Il moltiplicarsi delle compravendite, però, ha continuato a spingere in alto i prezzi. Inoltre, le case nuove costano sempre di più perché lievitano i costi di costruzione e delle materie prime. Così, ora, si avverte il rischio che una fascia di popolazione sempre più ampia, a medio-basso reddito, resti tagliata fuori dal mercato.
I primi tentativi di raffreddare il mercato: Già a novembre la Bce aveva rimarcato una generica “vulnerabilità” del settore residenziale in numerosi Paesi. Adesso si muovono i singoli Stati.
A Berlino, la Bundesbank e la BaFin (..sorta di Consob tedesca) hanno chiesto alle banche maggior rigore nella concessione dei mutui e imposto agli istituti di incrementare le riserve di capitale, nel tentativo si raffreddare il mercato del credito.
Anche la Banca centrale irlandese, a fine anno, aveva annunciato che avrebbe vigilato sui rischi di una sovra esposizione delle famiglie al debito ipotecario, in un Paese in cui le abitazioni sono balzate del +10% nel solo 2021.
Tremano anche in Spagna. L’istituto centrale di statistica INE ha appena registrato uno strepitoso +24%, nel numero di case vendute tra Novembre 2021 e lo stesso mese del 2020. Ma a Madrid, esattamente dieci anni, la gente era scesa in strada per protestare contro la crisi economica, in buona parte da imputare alla bolla immobiliare devastante che aveva colpito molte zone del Paese.
Il caso Regno Unito: Naturalmente non poteva mancare la Gran Bretagna, ormai fuori dall’Ue e non soggetta alla Bce, ma dove le dinamiche sono state pressoché le stesse. Secondo l’ultimo report della banca Halifax, uno degli indicatori più utilizzati, nel Paese i prezzi sono saliti quasi del 10% nel corso dello scorso anno.
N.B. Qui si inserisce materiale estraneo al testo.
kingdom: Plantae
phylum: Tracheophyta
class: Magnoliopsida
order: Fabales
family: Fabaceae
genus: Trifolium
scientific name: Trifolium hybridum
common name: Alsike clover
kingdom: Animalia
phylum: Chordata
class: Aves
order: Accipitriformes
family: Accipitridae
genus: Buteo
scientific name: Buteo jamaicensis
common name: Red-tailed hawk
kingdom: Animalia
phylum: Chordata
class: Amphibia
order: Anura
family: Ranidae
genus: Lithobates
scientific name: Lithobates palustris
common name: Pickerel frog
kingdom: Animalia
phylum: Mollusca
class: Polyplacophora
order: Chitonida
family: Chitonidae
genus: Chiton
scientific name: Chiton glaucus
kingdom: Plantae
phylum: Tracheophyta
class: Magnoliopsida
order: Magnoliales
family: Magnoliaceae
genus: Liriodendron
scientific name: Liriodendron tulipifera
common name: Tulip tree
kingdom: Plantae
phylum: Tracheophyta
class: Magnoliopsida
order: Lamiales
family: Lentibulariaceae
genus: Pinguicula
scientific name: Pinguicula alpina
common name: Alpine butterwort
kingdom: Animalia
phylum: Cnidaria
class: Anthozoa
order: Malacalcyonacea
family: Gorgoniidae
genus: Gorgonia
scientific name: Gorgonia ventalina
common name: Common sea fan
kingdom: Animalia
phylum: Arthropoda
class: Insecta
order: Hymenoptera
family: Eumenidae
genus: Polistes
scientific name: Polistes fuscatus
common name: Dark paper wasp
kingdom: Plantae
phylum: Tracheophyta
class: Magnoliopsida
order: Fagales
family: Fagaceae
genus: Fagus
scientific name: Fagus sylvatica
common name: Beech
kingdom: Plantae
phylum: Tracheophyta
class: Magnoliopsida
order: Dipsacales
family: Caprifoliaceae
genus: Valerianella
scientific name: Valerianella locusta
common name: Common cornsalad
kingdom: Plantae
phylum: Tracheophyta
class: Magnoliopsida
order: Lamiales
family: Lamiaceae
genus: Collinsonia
Ma lo stesso istituto segnala che la Banca d’Inghilterra, nel corso del 2022, dovrebbe procedere con una stretta sui tassi d’interesse, proprio nel tentativo di evitare shock finanziari e di porre un freno al mercato. Quindi nel biennio 2022-2023, i prezzi rimarranno stabili o con una crescita molto contenuta.